1 – Malaysian cosmetics firm among first to join global halal blockchain registry
A blockchain system that ensures the veracity of halal-certified products across the world has been praised by Malaysian firm Miss Elwani - one of the first cosmetics companies that has signed up to the system.
The Halal Digital Chain (Hadic) aims to create an integrated and secure digital halal ecosystem to inform consumers if a product has been certified in other countries, and what that certification entails.
Soft-launched last week, the blockchain ledger database is expected to seamlessly connect components throughout the halal value chain.
“It will allow Malaysia’s halal industry to continue to develop and progress as a key player in the global halal marketplace. The potential for expansion and evolution of this system is limitless,” said Sirajuddin bin Suhaimee, director of the Malaysia Halal Council Secretariat, a part of the Malaysia’s Department of Islamic Development Malaysia, Jakim.
2 – Malaysian certification essential for halal expansion, manufacturer finds
Despite its deep Chinese roots and close links with Chinese manufacturing, Malaysia-based Vee Man Holding has placed its focus on Asia's Muslim markets.
The cosmetics and haircare brand and OEM manufacturer has centered its strategy on developing more business in countries like Indonesia, the world's biggest Islamic nation, as well as India, home to nearly 200m Muslims, Pakistan and the Middle East.
But to do so it has had to bring manufacturing base of its best-known Chinese line to Malaysia, because of the country's position as the leader in halal certification.
"If you want to enter halal markets, branding yourself as a Chinese manufacturer is very hard," said Tick Lee, chief operating officer of Vee Man Holding, the brand parent of Savee, Misslady and distributor of Opal, the biggest shower gel and hair treatment brand In Hong Kong and Taiwan.
3 – Animal testing ban still ‘unlikely’ even as China greenlights alternative processes for cosmetic ingredients
China’s National Medical Products Administration (NMPA) has approved two animal-free cosmetic testing methods but it is still a long way from banning animal tests completely.
The NMPA drafted the acceptance of nine test methods including two animal-free tests: Direct Peptide Reaction Assay (DPRA) for Skin Sensitization and Short Time Exposure Assay (STE) for eye irritation.
From January 1, 2020, these tests will be the preferred toxicological tests for the registration and pre-market approval of cosmetic ingredients, but not final formulations.
While this is a significant step towards phasing out animal testing for the country, Erin Hill, president of the Institute for In Vitro Sciences (IIVS), does not think it will move to ban animal testing in the near future.

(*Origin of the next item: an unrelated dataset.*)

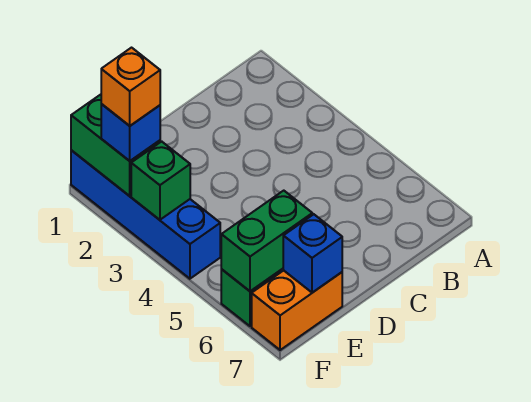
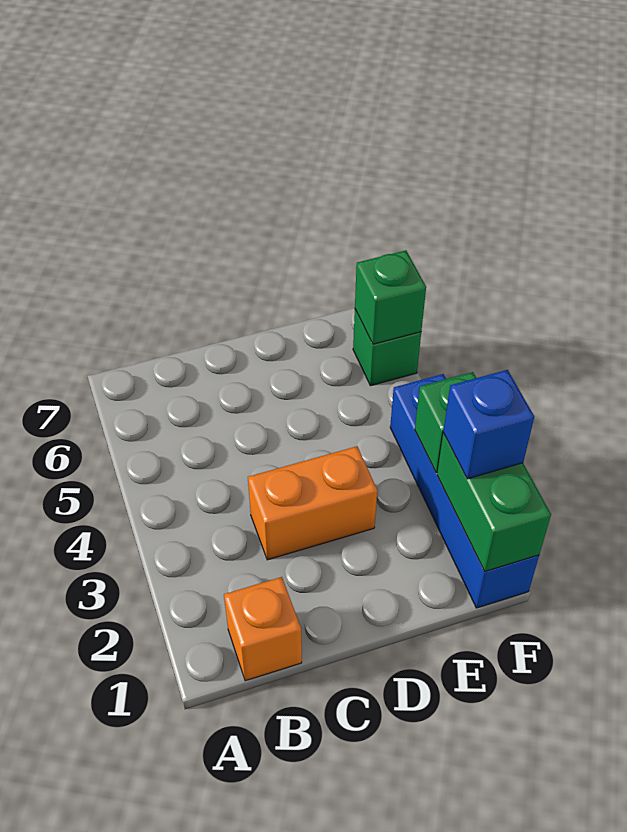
green 1x2 brick [221,191,312,291] -> green 1x1 brick [355,250,426,344]
orange 1x2 brick [252,270,342,350] -> orange 1x2 brick moved to [248,446,377,560]
blue 1x1 brick [283,214,342,293] -> none
orange 1x1 brick [101,48,160,126] -> orange 1x1 brick moved to [224,577,302,681]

4 – J&J India rejects government tests results that found formaldehyde in its baby shampoo
Johnson & Johnson has defended its No More Tears baby shampoo after tests conducted by the northwestern Indian state of Rajasthan concluded that it found formaldehyde in its products.
The company has rejected the findings and asserted that its No More Tears does not contain any harmful ingredients.
“We do not accept the interim results given to us which mentioned samples to ‘contain harmful ingredients – identification positive for formaldehyde,’” it said in a statement.
It added: “We unequivocally maintain that our products are safe and our assurance process is amongst the most rigorous in the world, meeting or exceeding the safety standards in every country where our products are sold.”
5 – ‘Scheduled poison’: Malaysia Health Ministry bans the sale of two Bao Fu Ling products
The National Pharmaceutical Regulatory Agency (NPRA) of the Ministry of Health (MOH) has banned the sale of two Bao Shu Tang products after it detected the presence of diphenhydramine in the products.
The two products in question are Bao Fu Ling Snow Lotus Cream and Bao Fu Ling Skin care cream, which are manufactured by Beijing Bao Shu Tang Sci-Tech Pharmaceutical.
According to the press statement, the approval to sell the products has been revoked by the Senior Director of Pharmaceutical Services following the detection of diphenhydramine.
Diphenhydramine is classified as pharmaceutical product and is listed as a scheduled poison under the First Schedule of Poison Act 1952.
It is commonly used as an antihistamine to treat symptoms of allergies or the common cold.